## Your task
Going through the data below, tally every line where the string "poczty" occurs, then give only the tally.

## Supplied records
-- -- --

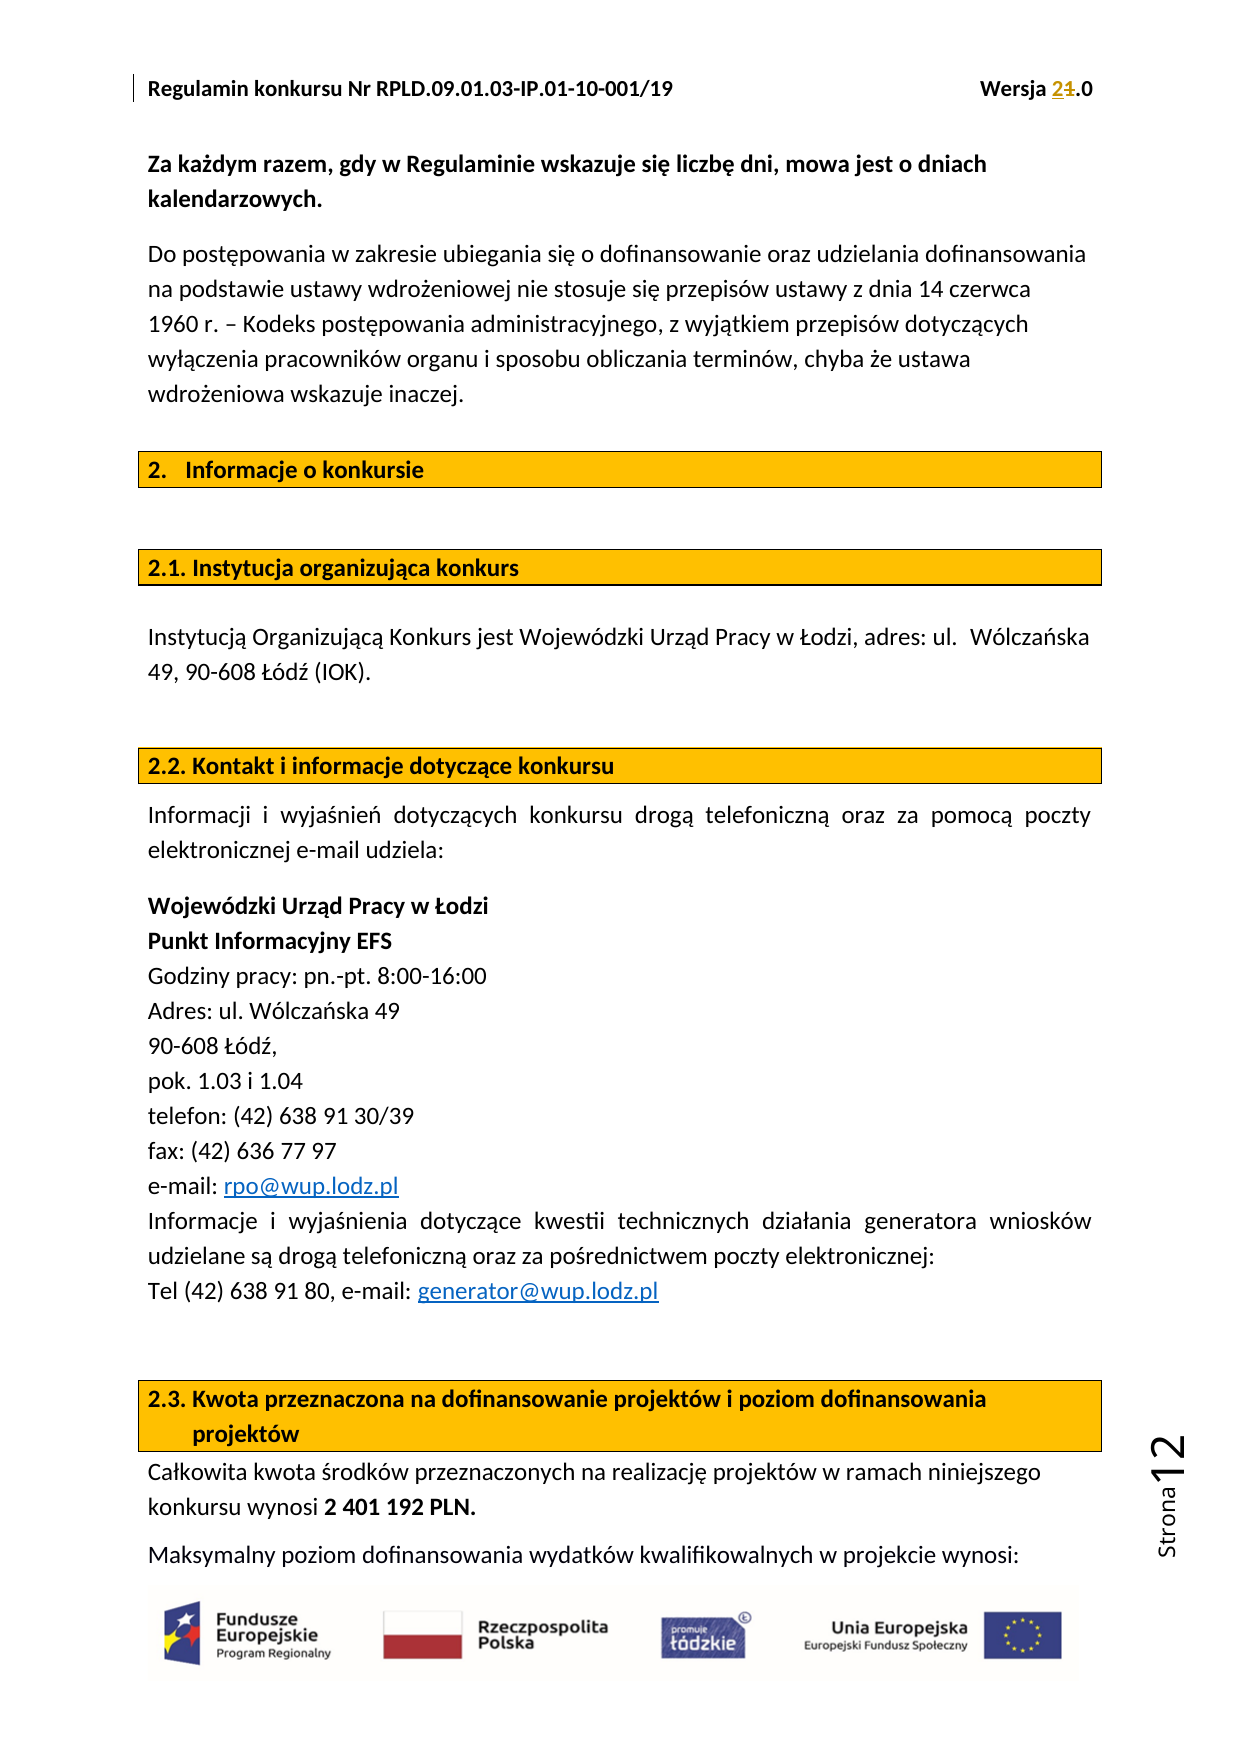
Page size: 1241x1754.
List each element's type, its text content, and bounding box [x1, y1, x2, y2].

text Do postępowania w zakresie ubiegania się o dofinansowanie oraz udzielania dofinansowania na podstawie ustawy wdrożeniowej nie stosuje się przepisów ustawy z dnia 14 czerwca 1960 r. – Kodeks postępowania administracyjnego, z wyjątkiem przepisów dotyczących wyłączenia pracowników organu i sposobu obliczania terminów, chyba że ustawa wdrożeniowa wskazuje inaczej. [148, 238, 1092, 409]
text pok. 1.03 i 1.04 [148, 1065, 1092, 1096]
text Instytucją Organizującą Konkurs jest Wojewódzki Urząd Pracy w Łodzi, adres: ul. Wólczańska 49, 90-608 Łódź (IOK). [148, 622, 1092, 687]
text Informacje i wyjaśnienia dotyczące kwestii technicznych działania generatora wniosków udzielane są drogą telefoniczną oraz za pośrednictwem poczty elektronicznej: [148, 1205, 1092, 1271]
text telefon: (42) 638 91 30/39 [148, 1100, 1092, 1131]
list Kontakt i informacje dotyczące konkursu [139, 749, 1101, 783]
list Kwota przeznaczona na dofinansowanie projektów i poziom dofinansowania projektów [139, 1381, 1101, 1451]
picture [147, 1585, 1079, 1681]
text fax: (42) 636 77 97 [148, 1135, 1092, 1166]
text Godziny pracy: pn.-pt. 8:00-16:00 [148, 960, 1092, 991]
list Informacje o konkursie [139, 452, 1101, 487]
list Instytucja organizująca konkurs [139, 550, 1101, 584]
text Za każdym razem, gdy w Regulaminie wskazuje się liczbę dni, mowa jest o dniach kalendarzowych. [148, 148, 1092, 213]
text Informacji i wyjaśnień dotyczących konkursu drogą telefoniczną oraz za pomocą poczty elektronicznej e-mail udziela: [148, 799, 1092, 865]
text Całkowita kwota środków przeznaczonych na realizację projektów w ramach niniejszego konkursu wynosi 2 401 192 PLN. [148, 1456, 1092, 1522]
text 90-608 Łódź, [148, 1030, 1092, 1061]
text Maksymalny poziom dofinansowania wydatków kwalifikowalnych w projekcie wynosi: [148, 1539, 1081, 1569]
text Punkt Informacyjny EFS [148, 925, 1092, 956]
text e-mail: rpo@wup.lodz.pl [148, 1170, 1092, 1201]
text Adres: ul. Wólczańska 49 [148, 995, 1092, 1026]
text Tel (42) 638 91 80, e-mail: generator@wup.lodz.pl [148, 1275, 1092, 1306]
text Wojewódzki Urząd Pracy w Łodzi [148, 890, 1092, 921]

-- -- --

## Solution to this exercise
2